So at last we can do some serious walking! My doctor has given me some stuff called ‘Powergel’ to rub on my arthritic toe before I go hiking and it really works! Now I can enjoy walking again.

We picked up the Walk at the ‘theatre’ place just west of Eastbourne Pier, and since it is now ‘out-of-season’ all the chairs had been stacked away and it was just an open space. We were annoyed that the first lot of toilets were padlocked and the next lot had a turnstile costing 10p. Colin stepped over the turnstile in the Gents but I was ‘good’ and paid up—only because I wasn’t sure if loads of burglar alarms would go off if I tried jumping over the gate summoning half a dozen police cars. I had been tempted--I mean, two shillings to go for a wee! What would my grandmother have said?
We walked along the pier and there was lots of loud music and various shops were selling tourist tat. We were by far the youngest people there who didn’t actually work on the site, most of those pushing wheelchairs looked as if they ought to be in them. Perhaps they toss up who has the turn for the ride each day—don’t mock! by the time we finish this circumnavigation we could be like that or worse! The west side of the pier was closed off for most of its length, also dying of old age, but although a couple of men in hard hats walked officiously into the area nobody looked as if they were doing any work. There was a lone fisherman on the end of the pier but he hadn’t caught anything.We continued east along the prom in the sunshine. We stopped to read a sign that told us why we should be out walking for 30 minutes each day and all the details as to how it was doing us good and how to go about planning a walk and how to walk and how they were ‘helping’ us by putting up a sign at every half kilometre and….(the ‘nanny’ State is at it again.) We were pleased to see that half the prom is a cycle lane (cycling is forbidden on pain of a fine on Bognor prom) though we did think that the pedestrians should be on the seaward side. We stopped to read a second sign all about three phases of work on seafront defences which will only take place during the winter and the shingle will be returned by each summer and they hope to have the whole thing complete by the summer of 1998—I wonder if they did! We stopped to read a third sign which told us that this area has been preserved forever as a site of ‘natural significance’ or something, and how they had all collaborated together to preserve this site forever because it is of such importance and it would never be developed and loads more of similar claptrap—it was a few yards of untidy shingle behind the prom!

[Collected data]
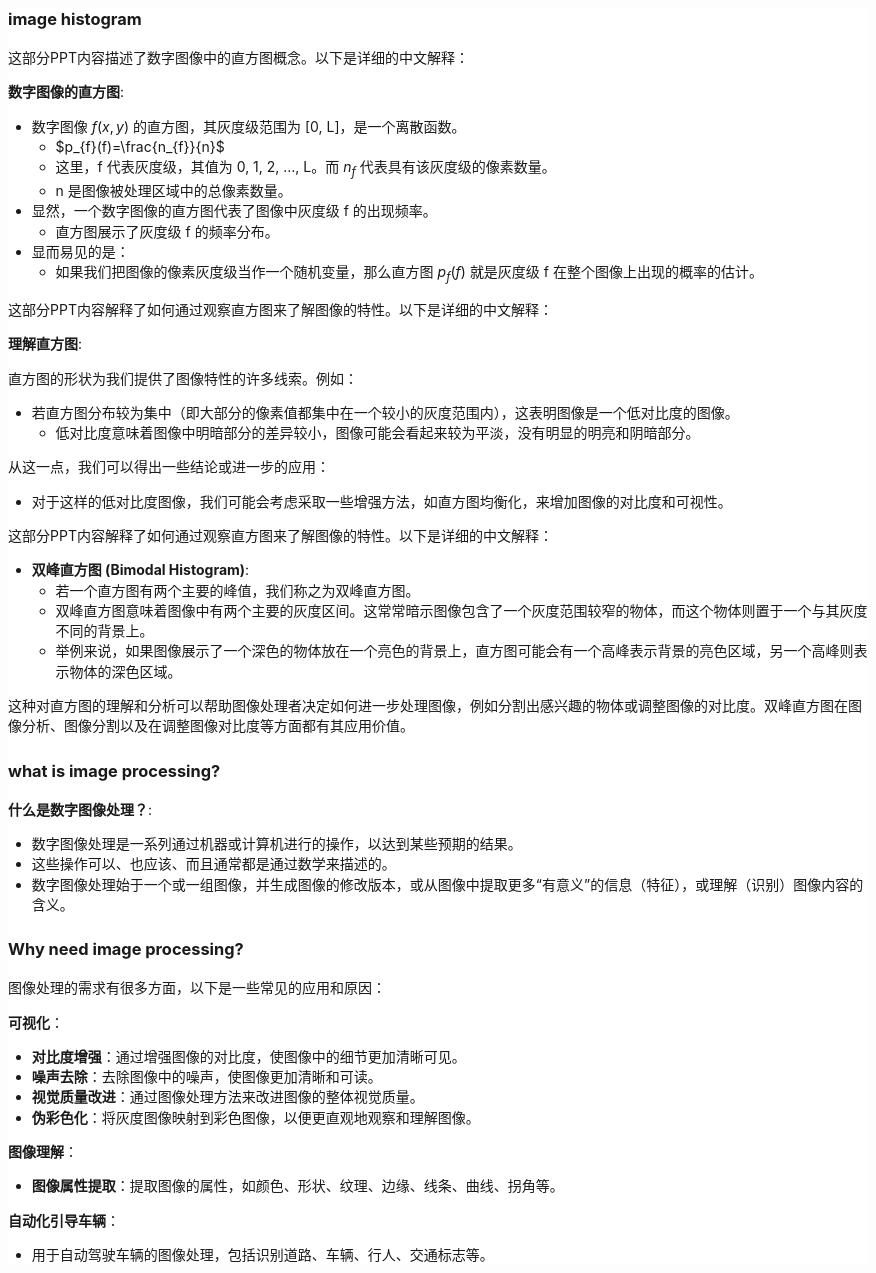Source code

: 
### image histogram
这部分PPT内容描述了数字图像中的直方图概念。以下是详细的中文解释：

**数字图像的直方图**:

- 数字图像 $f(x,y)$ 的直方图，其灰度级范围为 [0, L]，是一个离散函数。
  - $p_{f}(f)=\frac{n_{f}}{n}$
  - 这里，f 代表灰度级，其值为 0, 1, 2, …, L。而 $n_f$ 代表具有该灰度级的像素数量。
  - n 是图像被处理区域中的总像素数量。
- 显然，一个数字图像的直方图代表了图像中灰度级 f 的出现频率。
  - 直方图展示了灰度级 f 的频率分布。
- 显而易见的是：
  - 如果我们把图像的像素灰度级当作一个随机变量，那么直方图 $p_{f}(f)$ 就是灰度级 f 在整个图像上出现的概率的估计。

这部分PPT内容解释了如何通过观察直方图来了解图像的特性。以下是详细的中文解释：

**理解直方图**:

直方图的形状为我们提供了图像特性的许多线索。例如：

- 若直方图分布较为集中（即大部分的像素值都集中在一个较小的灰度范围内），这表明图像是一个低对比度的图像。
  - 低对比度意味着图像中明暗部分的差异较小，图像可能会看起来较为平淡，没有明显的明亮和阴暗部分。

从这一点，我们可以得出一些结论或进一步的应用：
- 对于这样的低对比度图像，我们可能会考虑采取一些增强方法，如直方图均衡化，来增加图像的对比度和可视性。

这部分PPT内容解释了如何通过观察直方图来了解图像的特性。以下是详细的中文解释：

- **双峰直方图 (Bimodal Histogram)**:
  - 若一个直方图有两个主要的峰值，我们称之为双峰直方图。
  - 双峰直方图意味着图像中有两个主要的灰度区间。这常常暗示图像包含了一个灰度范围较窄的物体，而这个物体则置于一个与其灰度不同的背景上。
  - 举例来说，如果图像展示了一个深色的物体放在一个亮色的背景上，直方图可能会有一个高峰表示背景的亮色区域，另一个高峰则表示物体的深色区域。

这种对直方图的理解和分析可以帮助图像处理者决定如何进一步处理图像，例如分割出感兴趣的物体或调整图像的对比度。双峰直方图在图像分析、图像分割以及在调整图像对比度等方面都有其应用价值。

### what is image processing?
**什么是数字图像处理？**:
- 数字图像处理是一系列通过机器或计算机进行的操作，以达到某些预期的结果。
- 这些操作可以、也应该、而且通常都是通过数学来描述的。
- 数字图像处理始于一个或一组图像，并生成图像的修改版本，或从图像中提取更多“有意义”的信息（特征），或理解（识别）图像内容的含义。

### Why need image processing?
图像处理的需求有很多方面，以下是一些常见的应用和原因：

**可视化**：
- **对比度增强**：通过增强图像的对比度，使图像中的细节更加清晰可见。
- **噪声去除**：去除图像中的噪声，使图像更加清晰和可读。
- **视觉质量改进**：通过图像处理方法来改进图像的整体视觉质量。
- **伪彩色化**：将灰度图像映射到彩色图像，以便更直观地观察和理解图像。

**图像理解**：
- **图像属性提取**：提取图像的属性，如颜色、形状、纹理、边缘、线条、曲线、拐角等。
  
**自动化引导车辆**：
- 用于自动驾驶车辆的图像处理，包括识别道路、车辆、行人、交通标志等。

INSTRUCTIONS TO FOLLOW:
According to the Eastbourne walk account, what was each sign that the walkers stopped to read along the promenade about? Draw solely on the Eastbourne walk account.

EXERCISE OUTPUT:
- Why people should walk for 30 minutes each day: how it does them good, how to plan a walk and how to walk, with a sign placed every half kilometer
- Three phases of work on the seafront defenses: done only in winter, with the shingle returned each summer and completion hoped for by the summer of 1998
- The area's permanent preservation as a site of "natural significance" that would never be developed